Quando ele abocanhou por completo o membro molhado, sentiu o gosto mais forte em sua boca e era o melhor gosto, realmente. Começou a imitar movimentos que amava que fizessem nele, que amava assistir em pornôs, tudo para enlouquecer seu amante por completo.
Os dedos em seu cu eram forçados com vontade, conseguindo meter dois dedos longos por completo em si. Era delicioso. Seu pau escorria pré-gozo, sujando o lençol da cama, mas não era em tanta abundância quanto escorria saliva da sua boca conforme fazia os movimentos rápidos e molhados. Ele gemia em meio ao boquete e quando o pau escapava de sua boca, desesperadamente, já voltava a meter o mais fundo que conseguia, fazendo aquela rola deliciosa sentir o calor exagerado de sua boca, sentir sua fome. A língua brincava com toda extensão, sentindo as veias pulsarem em sua boca e caralho como aquela sensação era boa. Quantas vezes não pensou em mamar aquele pau daquela forma? Quantas vezes não pensou em sentir o pau pulsando em seu cuzinho apertado enquanto era fodido? Sanji nunca achou que gostaria de homens e muito menos que chuparia um pau ou desejaria ser fodido com tanta vontade, mas aparentemente aquele desejo fora muito bem despertado ao conhecer Zoro.
Pelo menos no início o cozinheiro estava fazendo tudo muito lentamente, Zoro não sabia ao certo se era porque Sanji estava se acostumando com aquela ação ou porque estava apenas o provocando. De qualquer maneira, era bom porque ele sabia que por mais que aquela visão fosse fantástica e os movimentos lentos e melados fossem deliciosos, ele conseguiria aguentar naquele ritmo sem gozar nos primeiros segundos, igual um virgem patético. Bom, ele era virgem, mas isso não vinha ao caso.
Porém, quando o loiro começou a aumentar um pouco a velocidade e manter um ritmo constante, Zoro sabia que já era. Já havia sido interrompido quando estava prestes a gozar duas vezes e a rapidez com que Sanji se movimentava ao redor de si era demais. Ver seu pau escapando daqueles lábios e entrando novamente dentro da boca safada do outro fazia o cérebro de Zoro entrar em curto circuito. Ele sentiu seu orgasmo muito próximo e, sem tempo de avisar, tirou rapidamente seu pau da boca do outro em pânico, não sabendo se o outro apreciaria receber seu gozo direto em sua boca. Entretanto, assim que se retirou de dentro da boca de Sanji, acabou gozando quase imediatamente, os xingamentos escapando entre suspiros enquanto gozava no rosto do amigo.
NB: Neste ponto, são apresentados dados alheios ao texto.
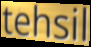
tehsil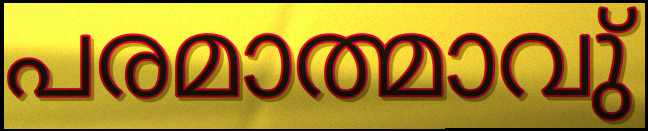
പരമാത്മാവു്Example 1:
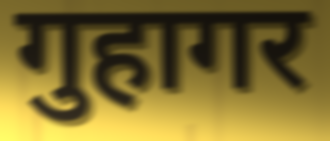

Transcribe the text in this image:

गुहागर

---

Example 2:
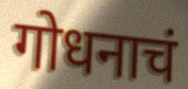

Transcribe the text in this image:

गोधनाचं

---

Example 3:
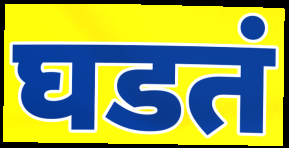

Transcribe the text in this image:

घडतं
Porra, não sabia decifrar a reação do outro, mas com certeza levaria um chute nas bolas por isso. A sobrancelha dele estava levantada, seu olho surpreso e a boca ainda aberta. O resultado do seu orgasmo sujava todo o rosto de Sanji, inclusive sua boca e Zoro começou a não se sentir mais tão culpado assim. Não se considerava pervertido, mas com essa visão absurdamente linda ele poderia ter outra ereção fácil.